Une file de pétitionnaires attend d’être reçue pour avoir l’attestation villageoise. Certains occupent le hall assis sur des chaises de type malaga. D’autres préfèrent attendre à la cafétéria, non loin de la pelouse. Pasteur Honoré G. est venu aussi pour l’audition. Il espère retourner avec la certitude de garder définitivement le terrain de Bessikoi Programme 6.

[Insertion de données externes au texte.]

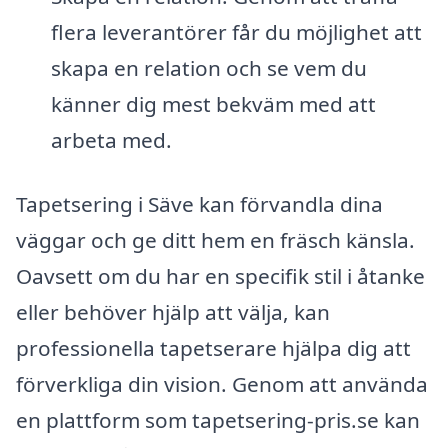
flera leverantörer får du möjlighet att
skapa en relation och se vem du
känner dig mest bekväm med att
arbeta med.
Tapetsering i Säve kan förvandla dina
väggar och ge ditt hem en fräsch känsla.
Oavsett om du har en specifik stil i åtanke
eller behöver hjälp att välja, kan
professionella tapetserare hjälpa dig att
förverkliga din vision. Genom att använda
en plattform som tapetsering-pris.se kan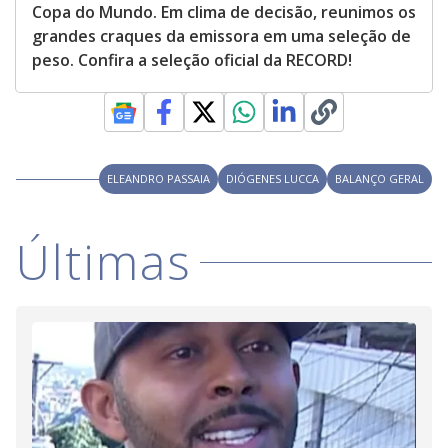
Copa do Mundo. Em clima de decisão, reunimos os
grandes craques da emissora em uma seleção de
peso. Confira a seleção oficial da RECORD!
ELEANDRO PASSAIA
DIÓGENES LUCCA
BALANÇO GERAL
Últimas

Joël Koffi, appelons-le ainsi, vivant en Italie, bouillonne de colère dans la cour du palais. Il fait des va-et-vient parce que dans quelques jours, il doit retourner en Europe. Et ses dossiers sont en attente. Le jeune-homme d’à peine 30 ans, a l’air embêté dans le hall, impatient d’être reçu. Une fois dans le bureau du chef, Joël Koffi prend la parole. « La secrétaire me demande la légalisation par les autorités italiennes d’un papier que je dois ajouter au dossier, alors que je rentre ce week-end en Italie. Je souhaite qu’elle se contente du papier légalisé à la mairie, ici». «A l’impossible, nul n’est tenu. Comme il faut respecter la procédure, je vous conseille de faxer votre document depuis l’Italie», rétorque le chef du village, avec sérénité. Il est soutenu par la notabilité. C’est devenu la routine pour le chef Amondji D. Claude. Depuis qu’il est au pouvoir, il joue le rôle de conseiller-clients comme ses prédécesseurs. Mais parfois, la tâche n’est pas aisée. « À part les simples vérifications dans le guide, nous recevons parfois des cas de litige. Il arrive aussi qu’il n’y ait pas de problème. Et cela a le mérite de rassurer les parties ». L’organisation interne d’Abobo-baoulé impose de vérifier l’exactitude des documents produits par les propriétaires terriens, et la présence des lots vendus dans le patrimoine du village. C’est à l’issue des vérifications que des attestations provisoires sont délivrées. «Nous ne pouvons pas maîtriser tous les faussaires certes, mais nous les canalisons comme nous le pouvons(…) Malheureusement, certains font du faux. Ils falsifient nos signatures. Nous avons même fait arrêter de nombreuses personnes», se désole le garant de la tradition.